Furthermore, in order to facilitate this, African Governments have figured out they need to co-operate on a regional basis. Take the U.S.-Africa Leaders Summit earlier this month for example: $7 billion in new financing was announced to promote exports and investment in Africa under the Doing Business in Africa (DBIA) Campaign. Other commitments amounting to over $33 billion in key sectors such as Clean Energy, Aviation, Banking, Construction and Power are aimed at stimulating economic growth in Africa. A United Nations report released earlier this year showed that FDI flows to Africa increased almost 7%, reaching close to $56 billion last year, and this trend is set to rise.
As a comparison, I first visited China in 1983 when there was not a single private car. By 2008, China had become both the largest market and the largest producer of cars. In just 25 years. Few major companies that did not enter China in 1990s are successful there today.

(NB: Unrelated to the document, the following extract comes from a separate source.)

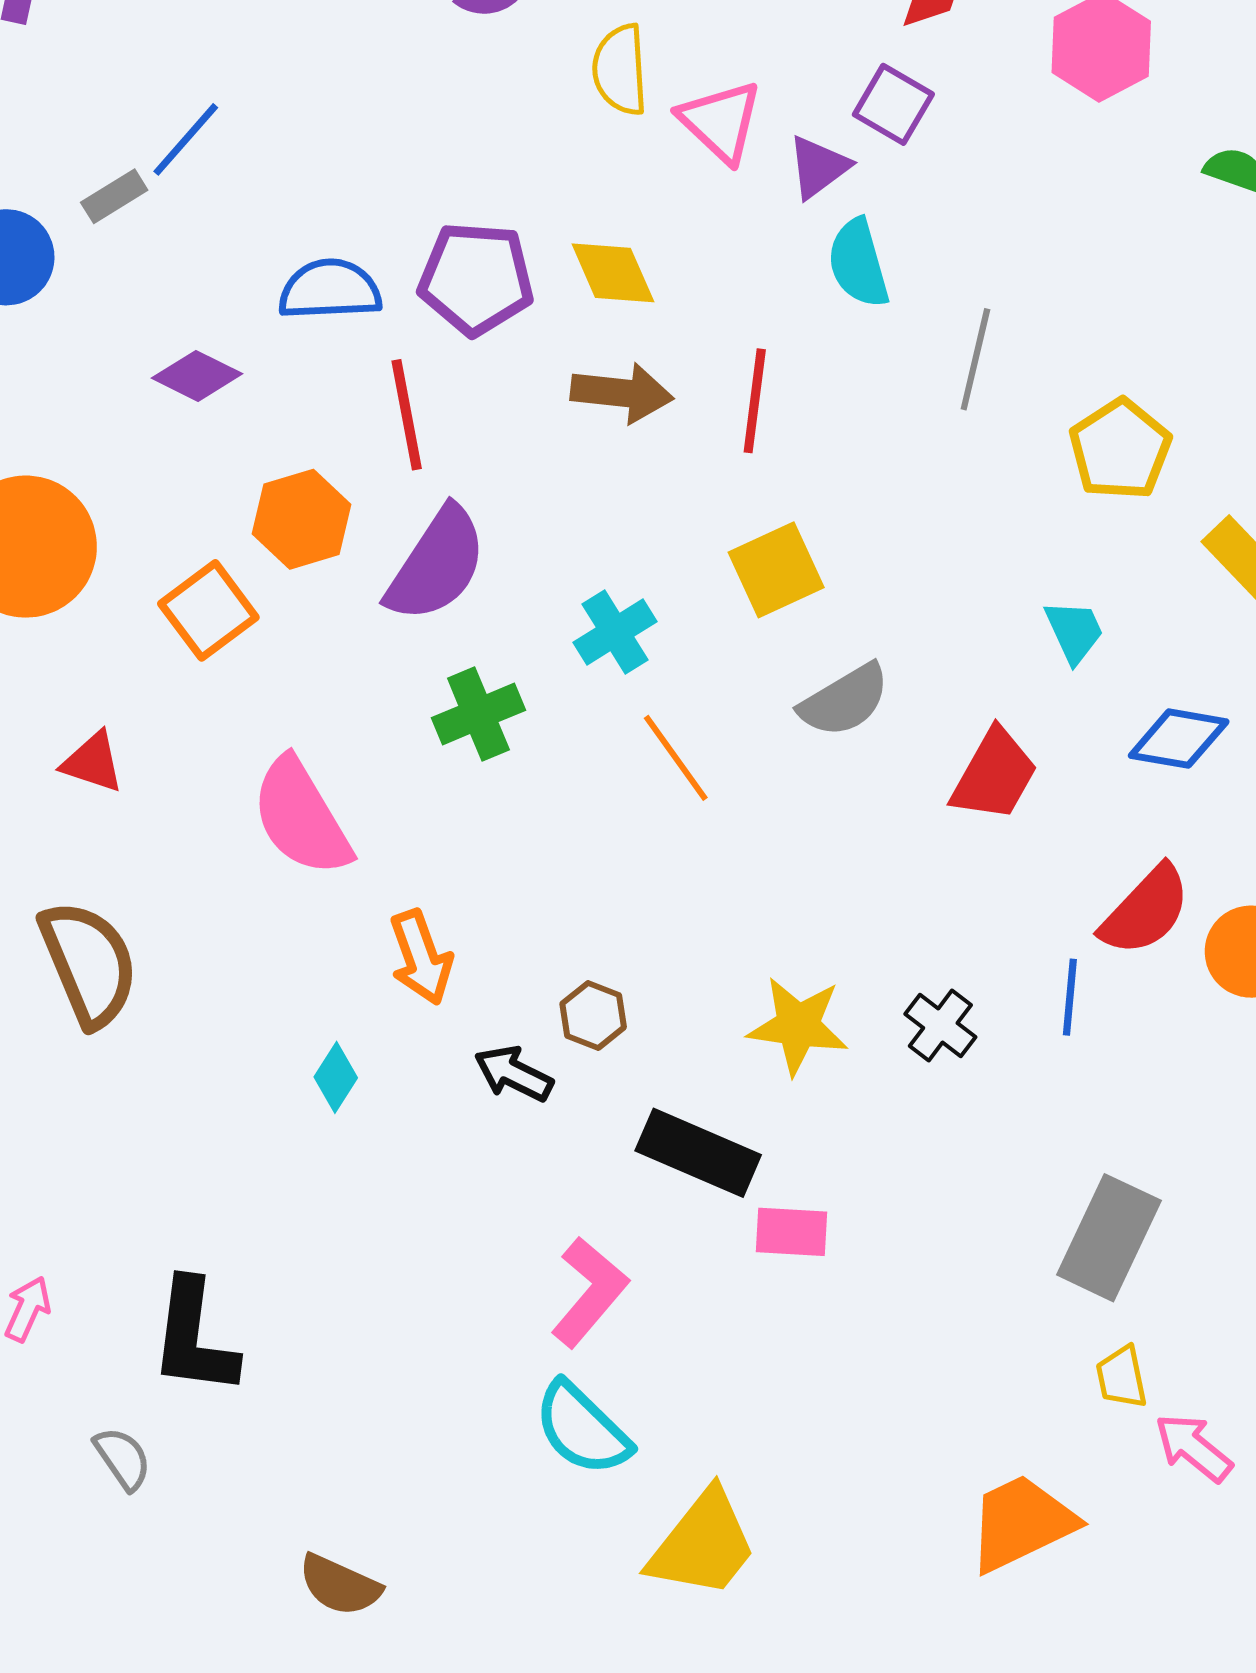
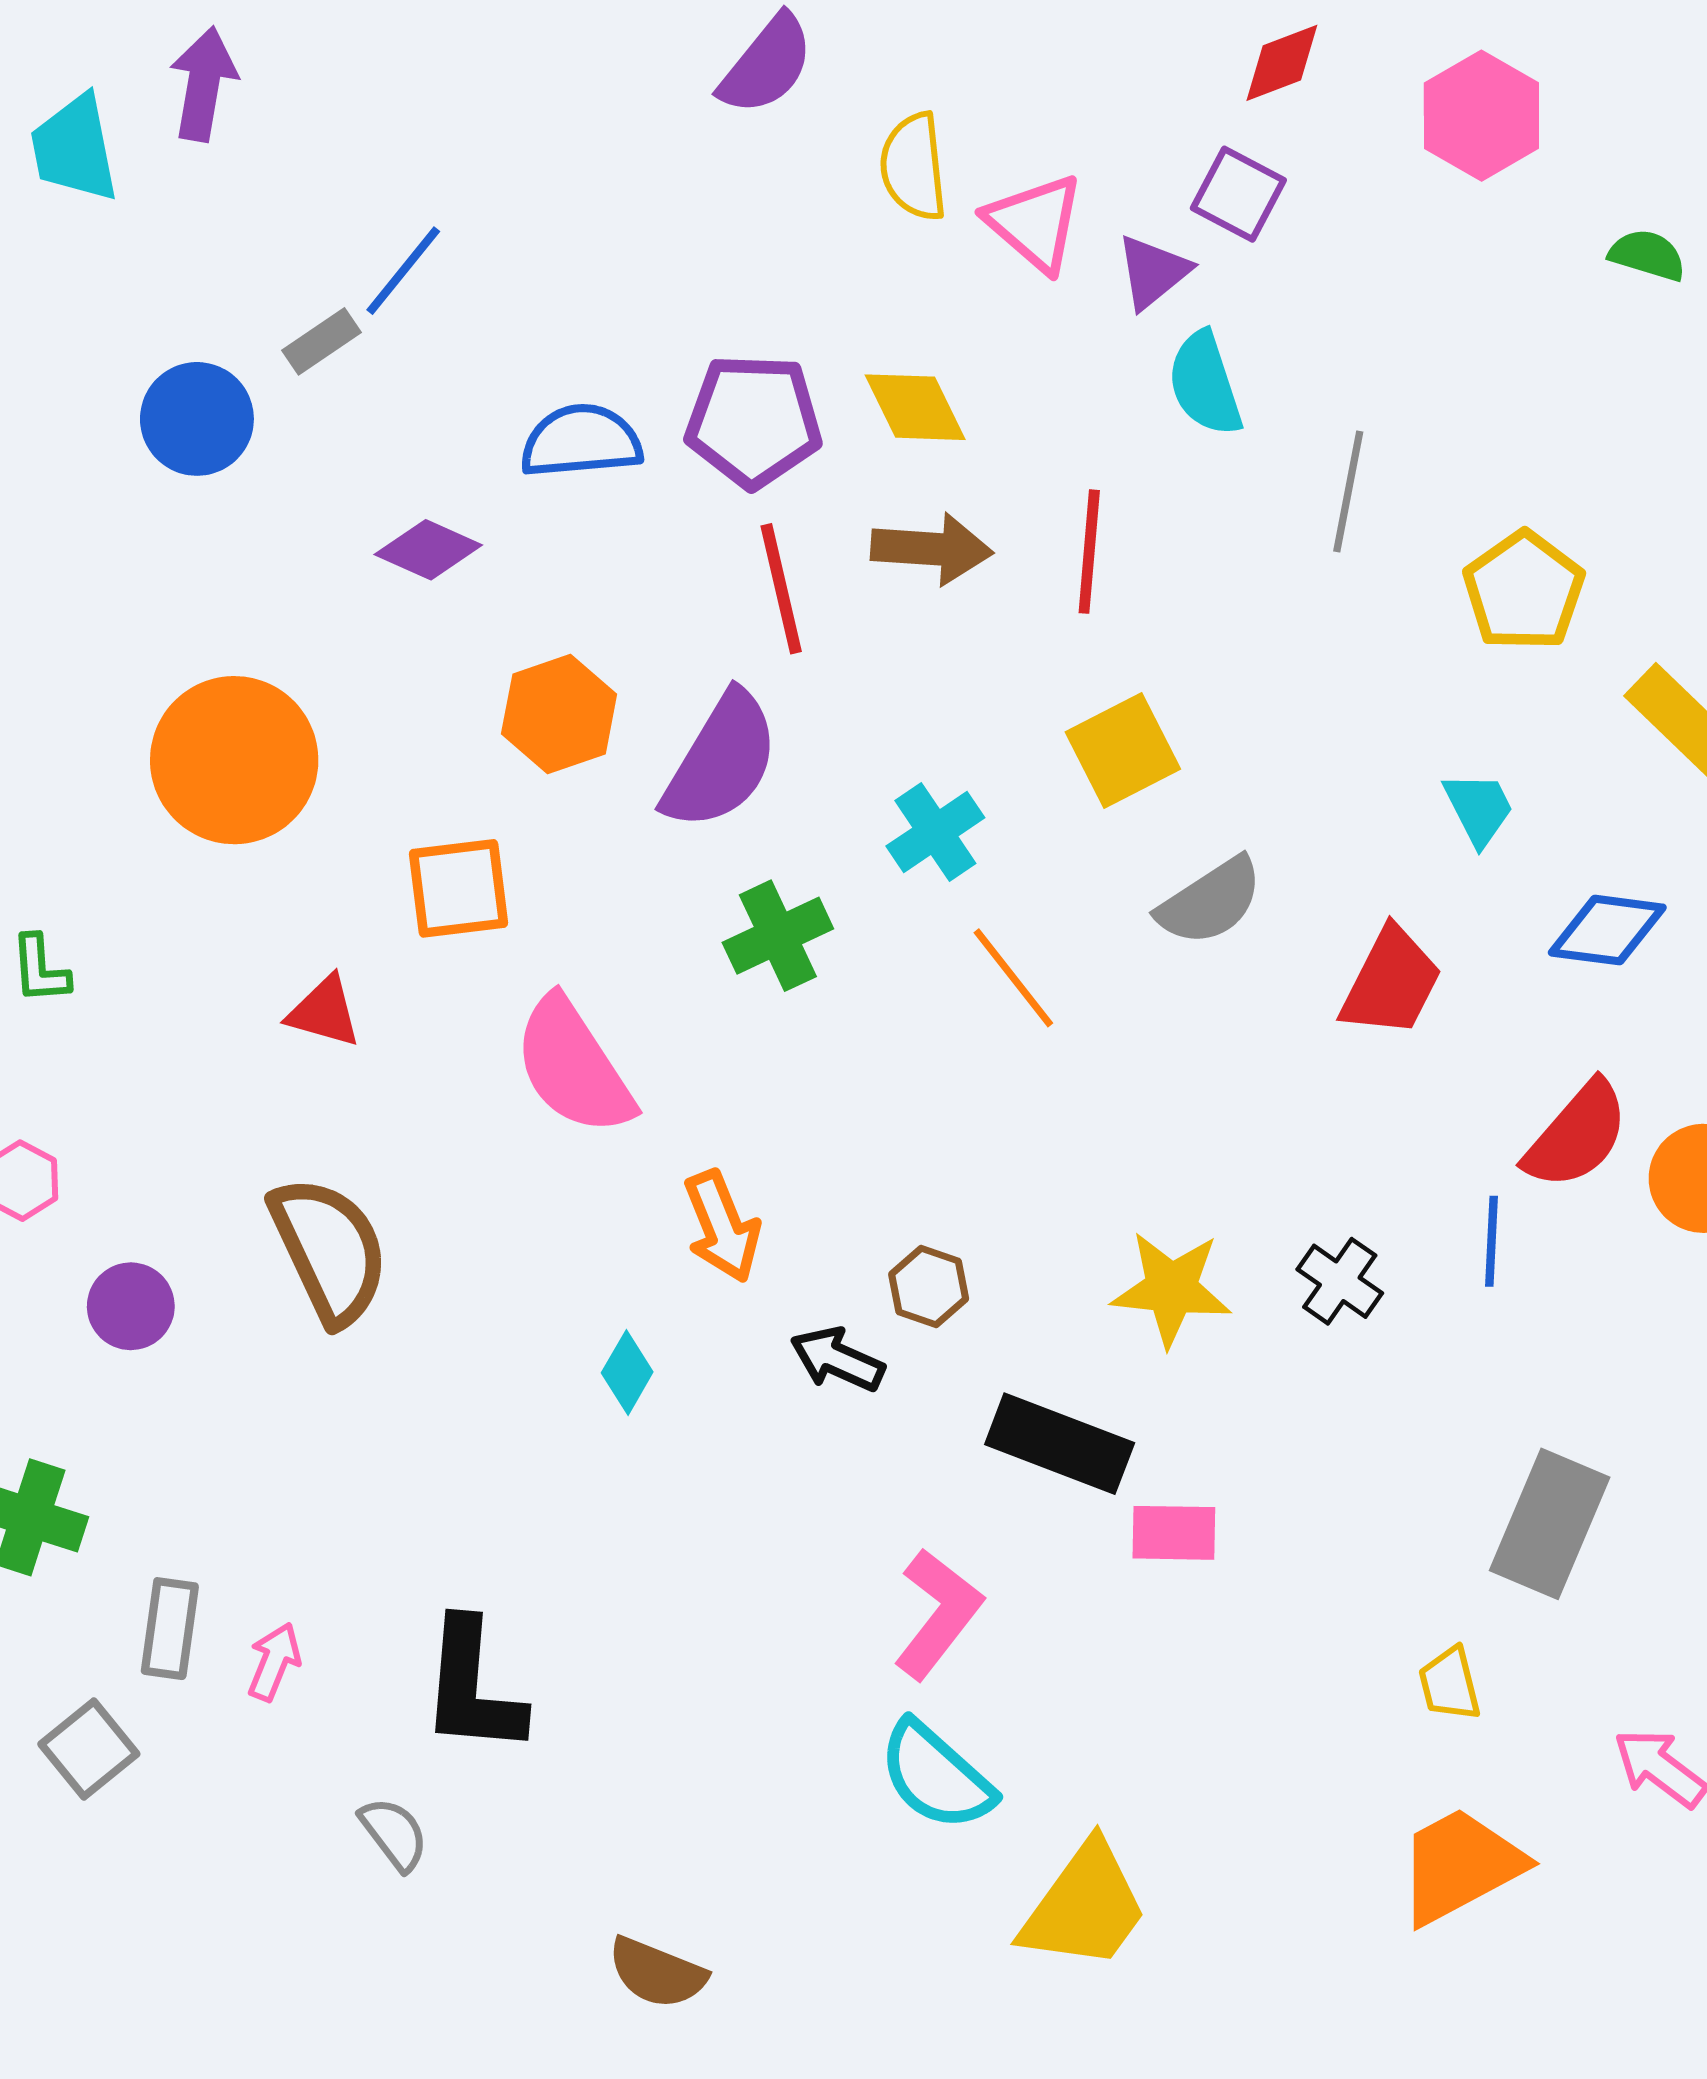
red line: (407, 415) -> (781, 589), moved
orange square: (208, 610) -> (459, 888), moved, turned 32
yellow trapezoid: (1122, 1377) -> (1450, 1684), moved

One could say that parts of Africa are where China was in 1983, but moving even faster. Africa’s business people are making it in extraordinarily challenging conditions – the business equivalent of distance training at altitude. They can create the entire business ecosystem – power, security, infrastructure, human capital – because they cannot take it for granted. And the relentless expansion of Africa business empires, like Dangote, are a testament to these capabilities.
So one can put Africa in the too hard for now category, but if one does, there may be no second chance. To take one example, the war for African banking supremacy is already on. Nigeria, Moroccan and South Africa banks are securing their positions to be one of the top 3-4 banking groups in Africa in 2030, at 20, 50, and 100 times their scale today. Only two international banks are really in the mix, and the chance to be in the game is rapidly disappearing.
As Woody Allen put it, ‘80% of life is showing up’. You can choose to not show up in Africa, but by ceding the battle, do not be surprised if an African company comes after your domestic market in 15 or 20 years.